Rewrite the lines from the line with "Document page, 1500x1125 pixels." up to and including the line with "picture [1046, 837, 1500, 1125]", putting "bounding rectangle" wherever "bounding box" appears and leaving everything else unchanged.

>> Begin

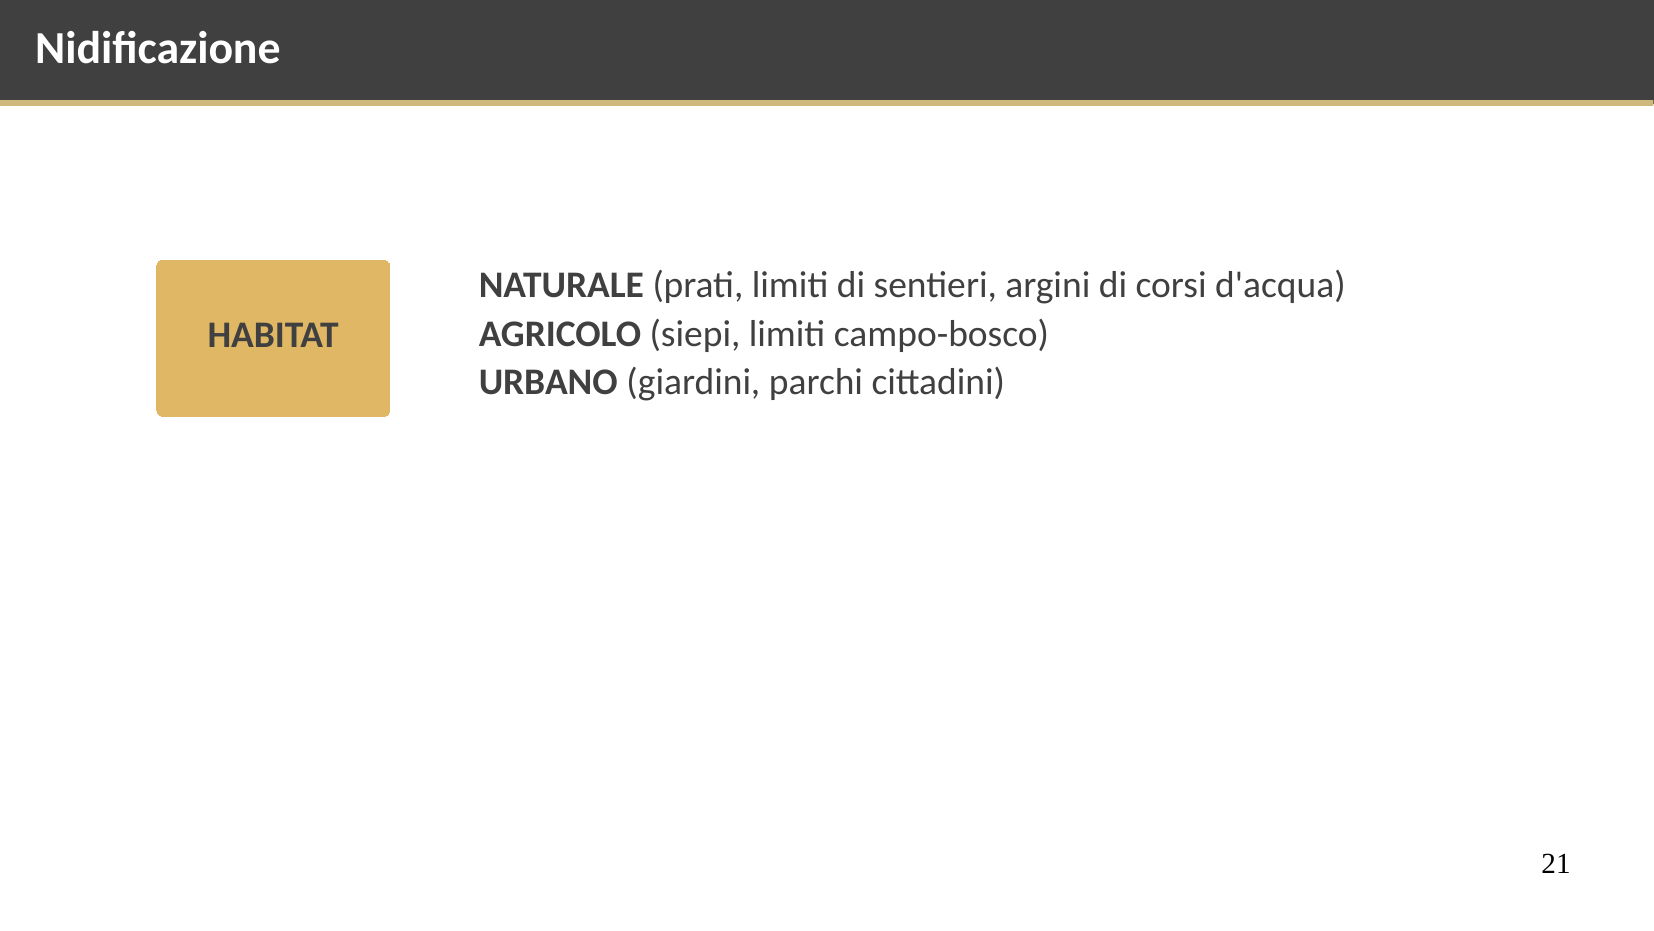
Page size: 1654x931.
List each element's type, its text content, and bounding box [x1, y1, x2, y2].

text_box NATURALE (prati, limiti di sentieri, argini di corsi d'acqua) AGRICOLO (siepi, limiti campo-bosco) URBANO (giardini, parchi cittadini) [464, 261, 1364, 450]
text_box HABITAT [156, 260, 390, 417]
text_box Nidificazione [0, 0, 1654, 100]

>> End
>> Begin

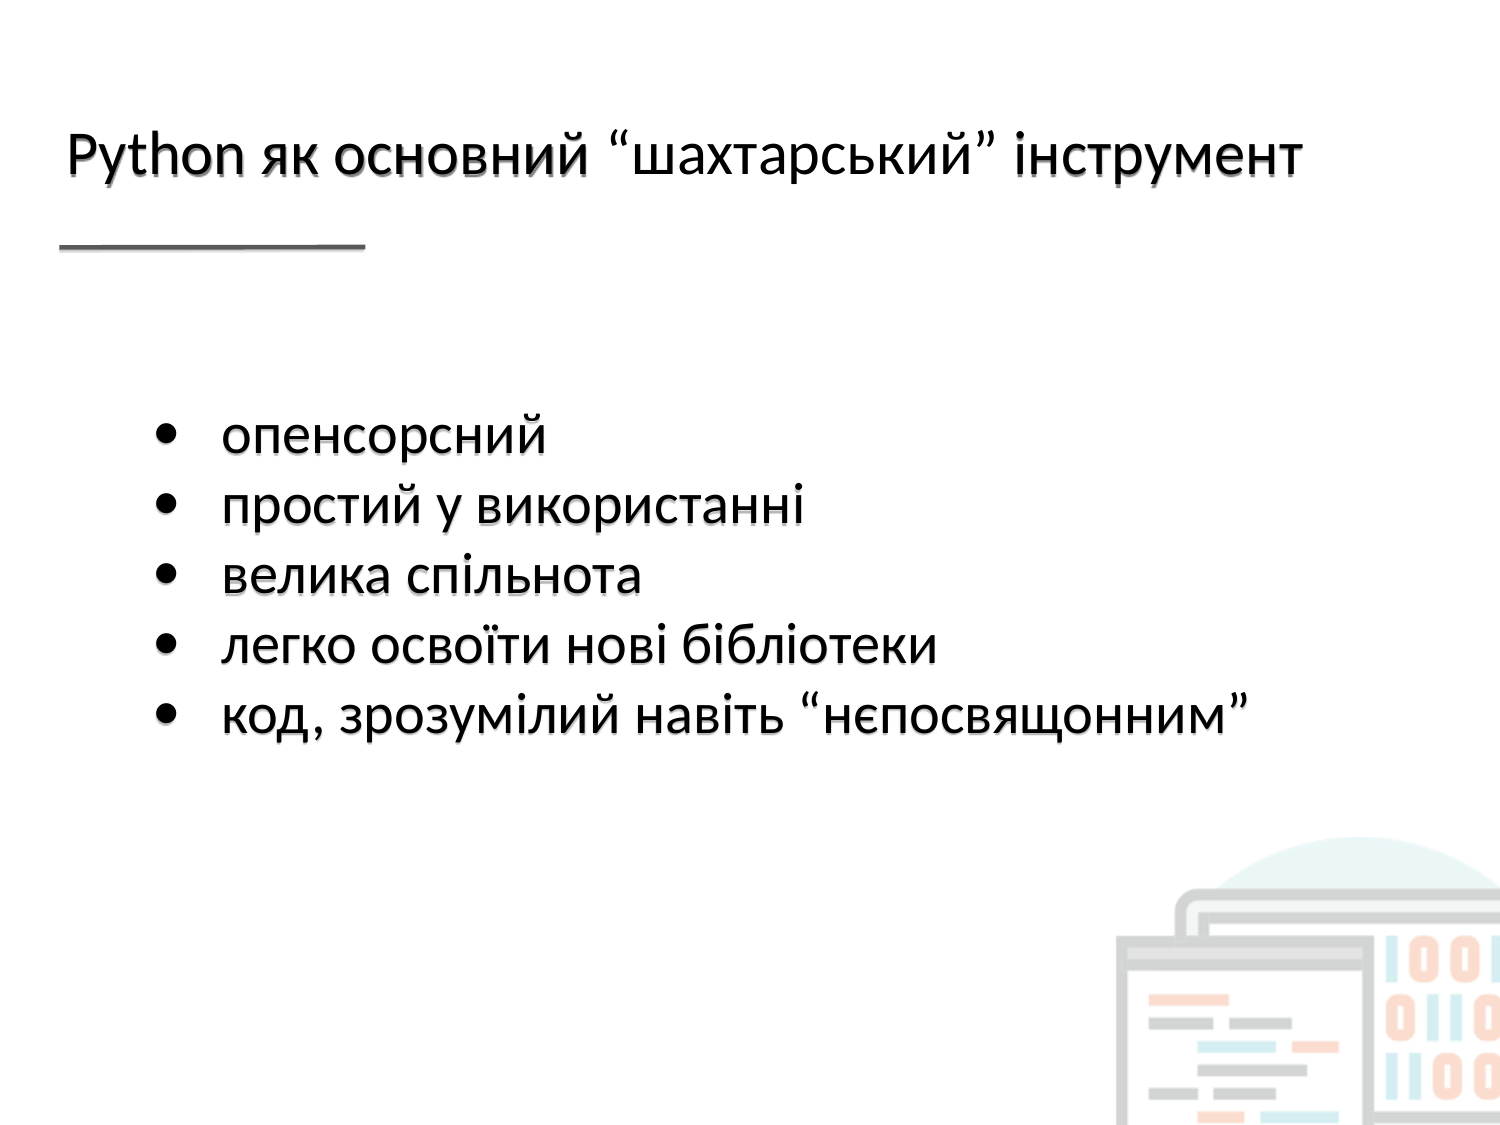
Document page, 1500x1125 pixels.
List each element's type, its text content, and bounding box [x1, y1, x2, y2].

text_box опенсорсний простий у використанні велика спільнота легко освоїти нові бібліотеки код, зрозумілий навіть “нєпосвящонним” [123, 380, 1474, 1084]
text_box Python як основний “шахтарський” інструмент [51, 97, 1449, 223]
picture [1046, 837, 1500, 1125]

>> End

(Task solution)
Document page, 1500x1125 pixels.
List each element's type, its text content, and bounding rectangle [x1, y1, x2, y2].

text_box опенсорсний простий у використанні велика спільнота легко освоїти нові бібліотеки код, зрозумілий навіть “нєпосвящонним” [123, 380, 1474, 1084]
text_box Python як основний “шахтарський” інструмент [51, 97, 1449, 223]
picture [1046, 837, 1500, 1125]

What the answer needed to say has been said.